Shopify / camus

Kafka->HDFS pipeline from LInkedIn. It is a mapreduce job that does distributed data loads out of Kafka.
7 stars 4 forks source link

Lad monitor #65

Closed dterror-zz closed 8 years ago

dterror-zz commented 8 years ago

This adds a new job that will check for late-arriving-data[1] in our Camus drops and will fail (and alert) if it finds any case.

[1] we're defining late-arriving-data as data (not metadata) that has been written after the _IMPORTED flag has been added to the folder.

@drdee

dterror-zz commented 8 years ago

@drdee :ship: ?

drdee commented 8 years ago

Discussed this off-line, :ship:

yagnik commented 8 years ago

Have we looked at the new importers of confluent, do they handle this scenario better ?

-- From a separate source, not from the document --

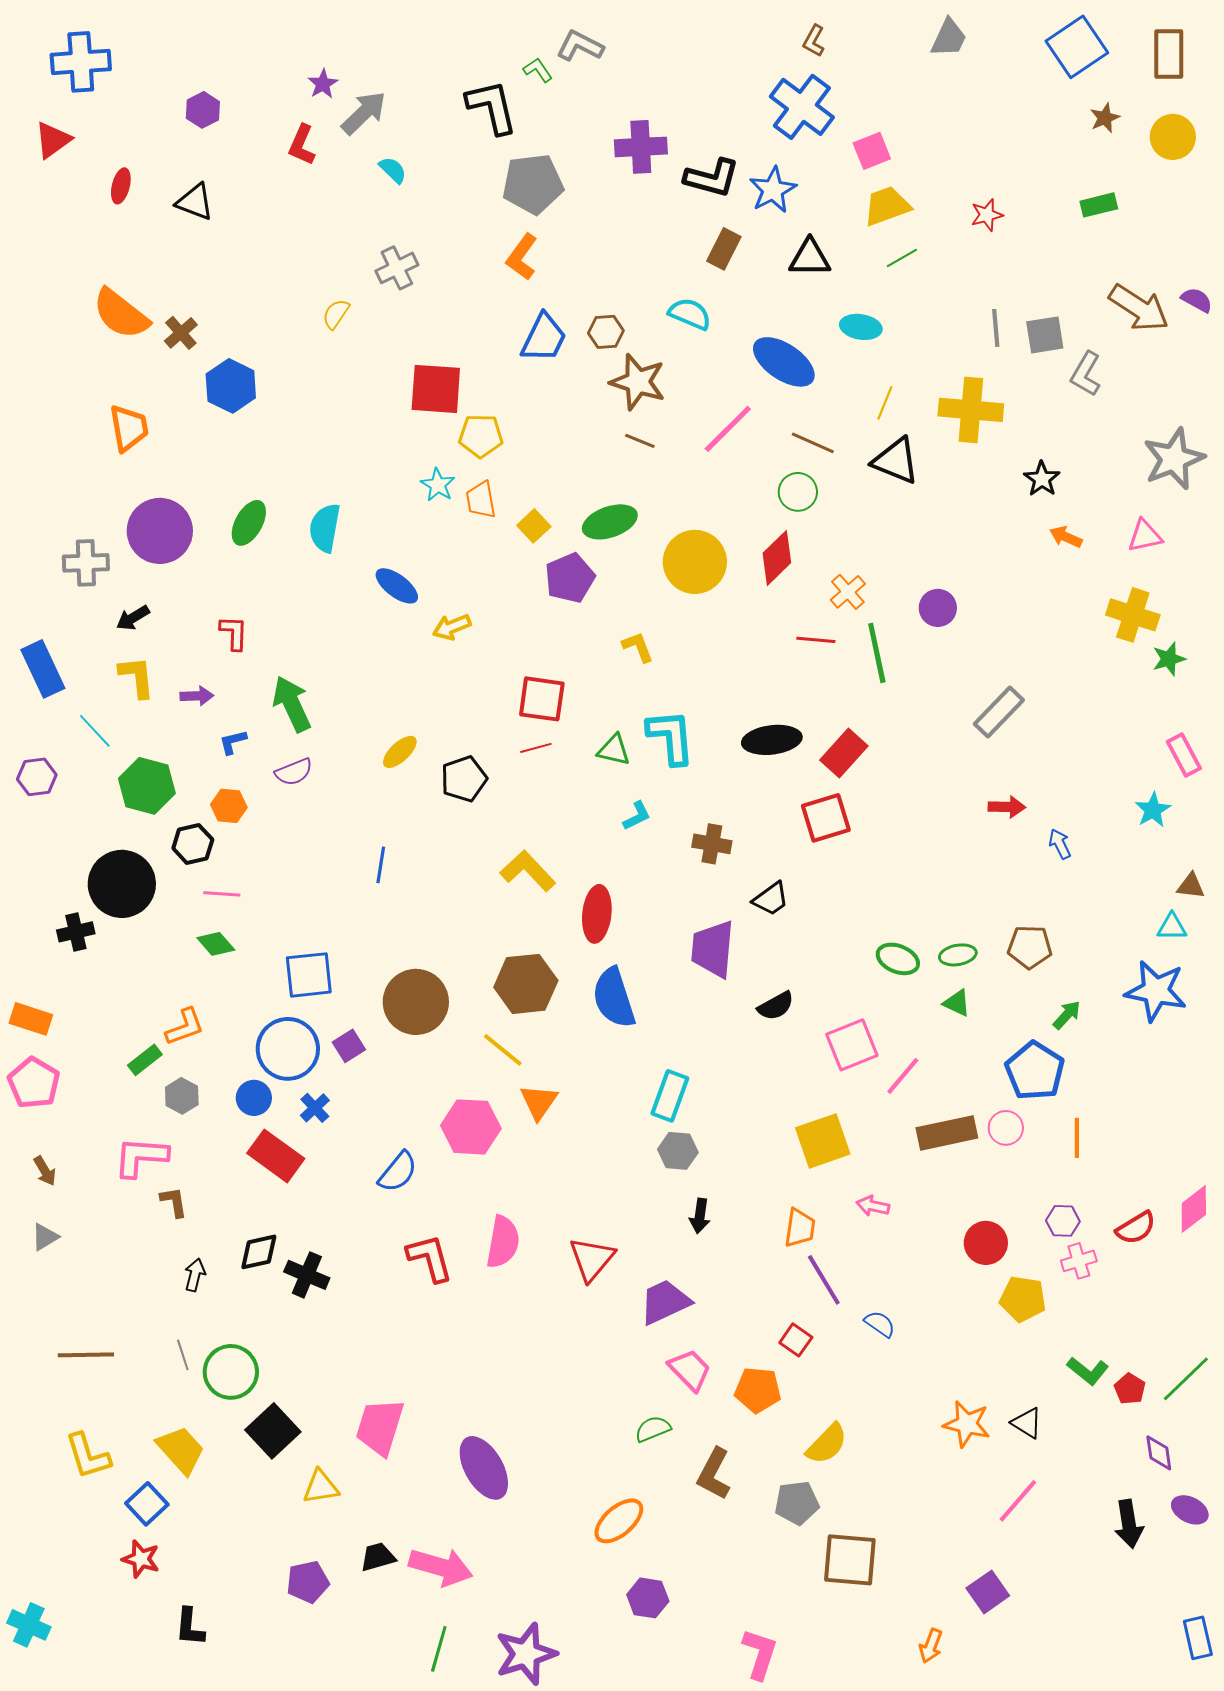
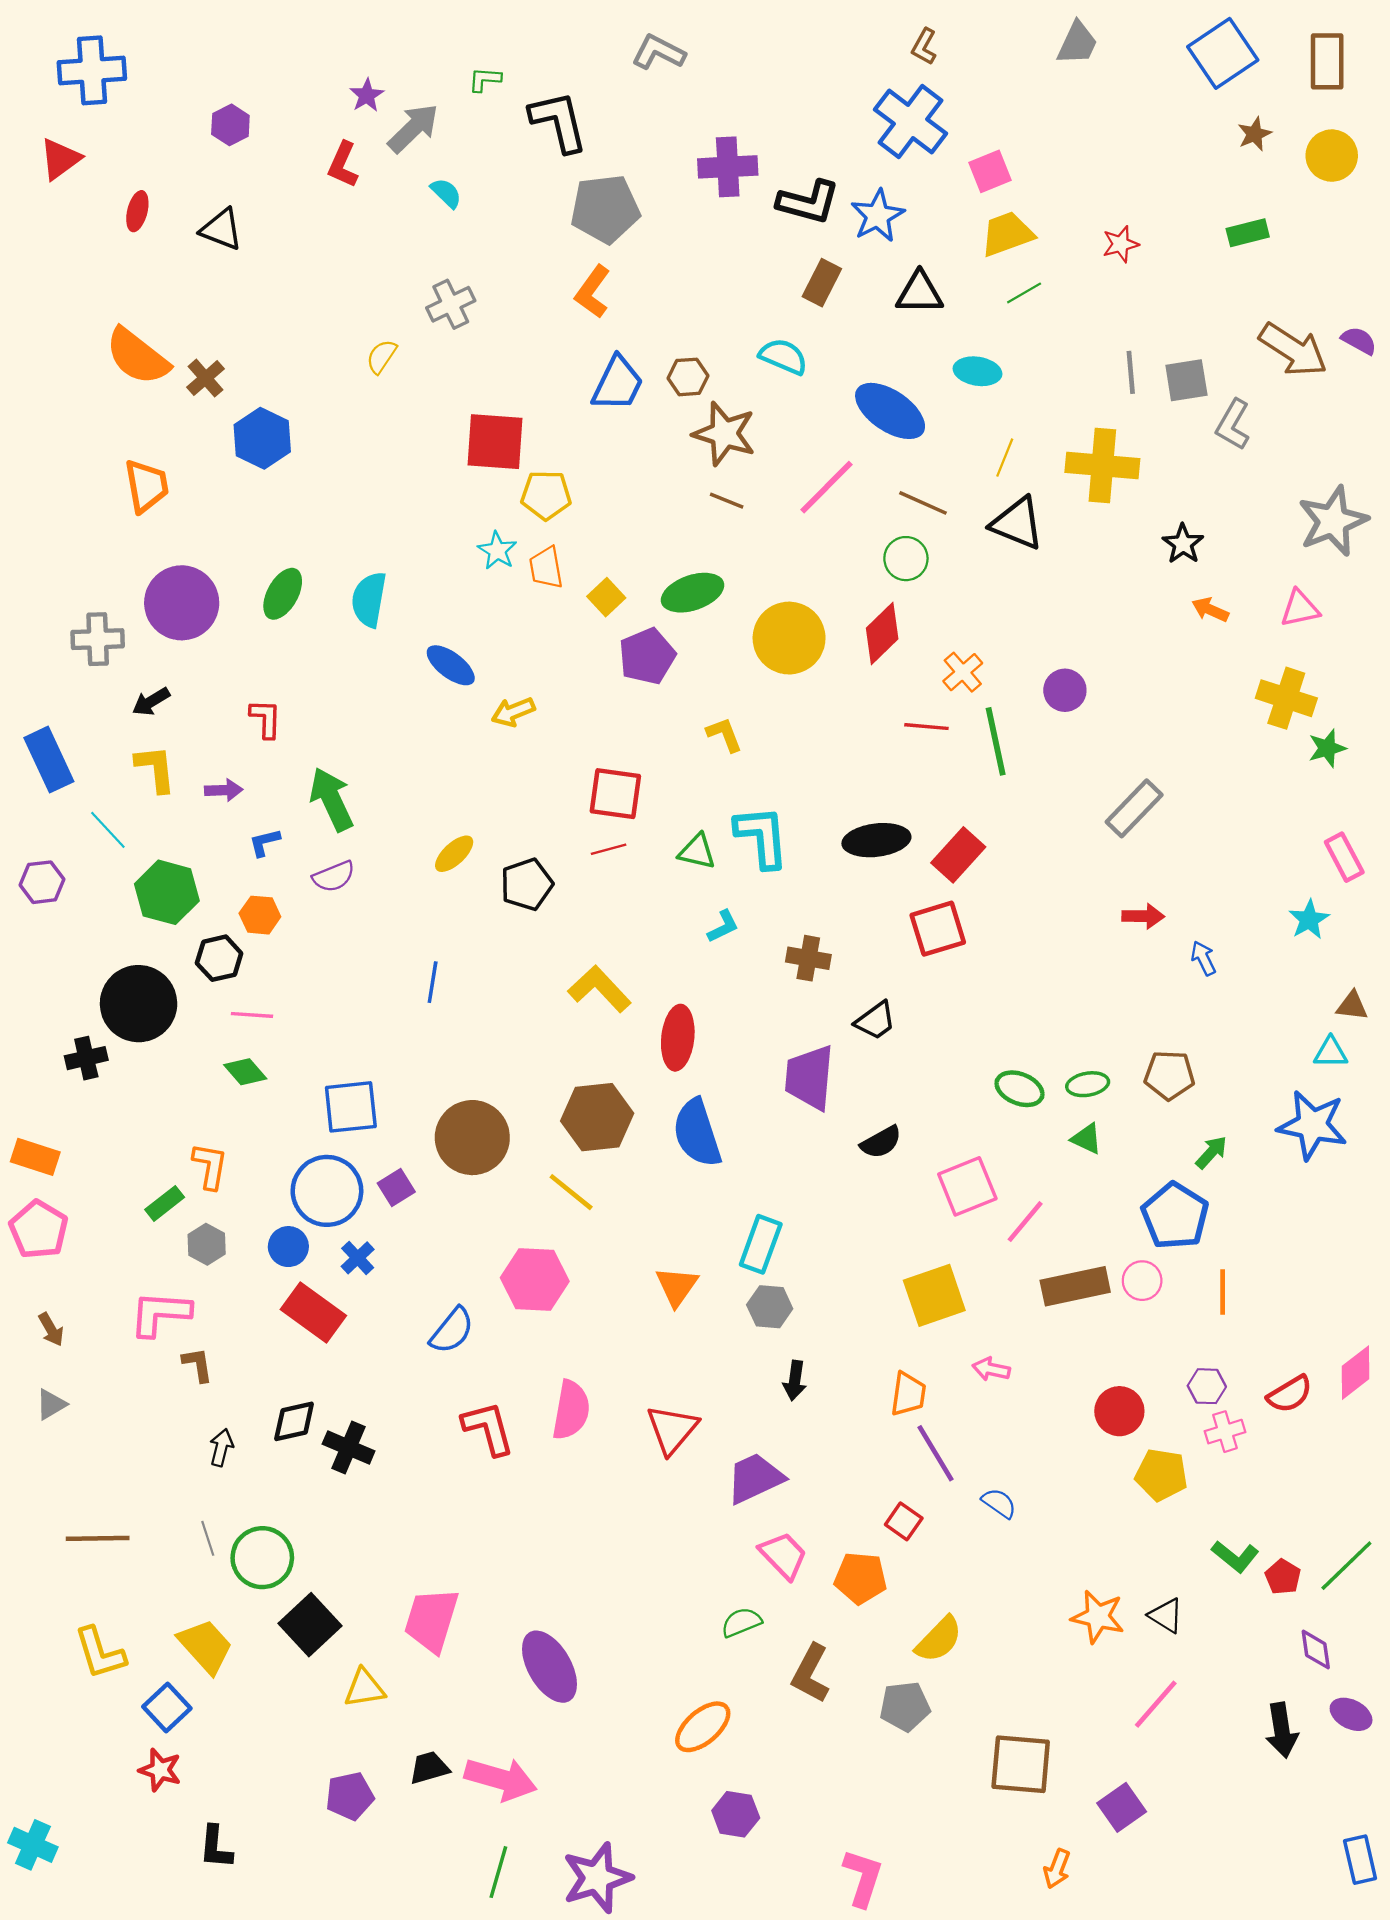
green L-shape: (538, 70) -> (485, 79), moved, turned -52
orange L-shape: (185, 1027) -> (210, 1166), turned -60
orange triangle: (539, 1102) -> (677, 1286), moved
brown square: (850, 1560) -> (1021, 1764), moved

dterror-zz commented 8 years ago

We haven't looked extensibly, we'll be able to take them for a spin once we updated the cluster.

How are you doing, man?

yagnik commented 8 years ago

I really feel that given the cheap cost of storage pretty much all cluster updates shuold move to coreos style, aka update on different partition and swap including all the configs. (partially unrelated rant)

I'm doing well! how's everything there ? I was chatting with @drdee yesterday and he was telling me about the beautiful land of data and how instafacts is the seed to the new world order. You guys need to really rename instafacts, it's a shit name

dterror-zz commented 8 years ago

haha you're absolutely right, but now everyone's using it and we're stuck with this.

Are you working with Coreos stuff? I'd love to hear that, we have to chat sometime outside of Github comments.